**OPDRACHT 1:**
Beantwoord deze vragen over de tekst over de hoofdtrainer.
(a) Welk moment koos de ik-figuur heel bewust om aan de beurt te komen?
(b) Wat vertelde de ik-figuur de hoofdtrainer een paar maanden terug aan de telefoon?
(c) Hoe wil de ik-figuur volgens de slotzinnen vliegen ten opzichte van de ander?
**OPDRACHT 2:** Ga alsjeblieft verder met de tekst over de hoofdtrainer, vanaf het punt waar die stopt.

**AANGELEVERDE TEKST:**
-----

Ik was als één van de laatste aan de beurt. Heel bewust koos ik dit moment uit, juist wanneer de hoofdtrainer op dat moment niét aanwezig was. Niet omdat ik niet wilde dat hij mijn verhaal hoorde, of nouja, eigenlijk wilde ik dat inderdaad niet. Hij is zo’n inspirerende man voor mij, dat ik soms in de valkuil stap dat ik van hem erkenning wil. Ik heb hem zelfs voor een paar maand terug opgebeld, dat ik zo graag nog meer van hem zou willen leren. ‘Ik zou het liefst onder je vleugels willen vliegen’, benoemde ik hem. Voor beiden natuurlijk helemaal niet zo’n aantrekkelijk idee. Dus dat is precies wat ik nu niet meer wil. Ik ben gesterkt in mijn vertrouwen dat ik zélf kan vliegen, náást de ander en niet ónder de ander. Moment 3!

-----

**STUDIEMATERIAAL:**
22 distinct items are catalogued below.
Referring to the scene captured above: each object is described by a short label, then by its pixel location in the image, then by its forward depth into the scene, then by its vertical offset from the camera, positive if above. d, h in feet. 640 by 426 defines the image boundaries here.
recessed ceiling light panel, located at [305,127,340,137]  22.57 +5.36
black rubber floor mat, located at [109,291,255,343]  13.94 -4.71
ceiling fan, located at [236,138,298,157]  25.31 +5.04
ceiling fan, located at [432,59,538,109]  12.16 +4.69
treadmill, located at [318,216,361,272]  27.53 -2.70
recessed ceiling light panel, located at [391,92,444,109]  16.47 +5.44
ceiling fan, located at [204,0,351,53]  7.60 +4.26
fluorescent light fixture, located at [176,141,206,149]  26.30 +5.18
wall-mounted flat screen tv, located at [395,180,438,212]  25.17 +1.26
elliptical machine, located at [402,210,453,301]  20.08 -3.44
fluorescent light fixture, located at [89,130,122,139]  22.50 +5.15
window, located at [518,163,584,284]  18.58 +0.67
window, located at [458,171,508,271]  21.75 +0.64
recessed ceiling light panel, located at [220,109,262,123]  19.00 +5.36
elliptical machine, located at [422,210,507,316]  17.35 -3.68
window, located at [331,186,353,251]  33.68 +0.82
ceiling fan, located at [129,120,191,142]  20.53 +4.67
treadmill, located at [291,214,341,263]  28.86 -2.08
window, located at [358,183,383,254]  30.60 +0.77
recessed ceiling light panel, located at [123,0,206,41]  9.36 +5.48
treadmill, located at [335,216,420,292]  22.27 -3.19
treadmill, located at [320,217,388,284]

-----

**ANTWOORDRUIMTE 1:**
(a) Juist wanneer de hoofdtrainer niet aanwezig was.
(b) Dat de ik-figuur zo graag nog meer van hem zou willen leren ("Ik zou het liefst onder je vleugels willen vliegen").
(c) Zelf, náást de ander en niet ónder de ander.

**ANTWOORDRUIMTE 2:**
En dus begon ik mijn verhaal en inzichten te delen. Kort en bondig. Zelfs wanneer de groep erdoor werd geraakt en er langer op door wilde gaan, kon ik aangeven dat het voor mij zo goed genoeg was. Want dat was het ook. Hé, dat was fijn om niet volledig in het middelpunt te staan! Moment 4.
Niet veel later, terwijl het inmiddels donker was geworden, gingen we één voor één met onze nieuwe metafoor het water in. Het water was voor mij heerlijk. Ik dook erin, ging kopje onder en begon baantjes te zwemmen. Visualiserend dat er onder mij een school vissen zwom, die samen met mij het water verplaatsten.
Nadat iedereen in het water was geweest, warmden we op bij het vuur en deelden wat het water met ons had gedaan. Terugkijkend was niet het water hetgeen wat het meeste indruk op mij heeft gemaakt. Het water is inmiddels comfortabel voor mij. Het was de groep. Het was het samenzijn met de groep. Al die 4 kernmomenten die impact op mij hebben gemaakt. Dáár zit het oncomfortabele. Het nieuw aan te leren gedrag. Wat is het dan fijn dat ik nog dit hele jaar met deze groep veilig mag zwermen!
Bij thuiskomst sliep mijn vriend ditmaal al wel. Ik hoefde hem niet wakker te maken. Ik had nu niet zijn veilige vleugels nodig om onder te duiken..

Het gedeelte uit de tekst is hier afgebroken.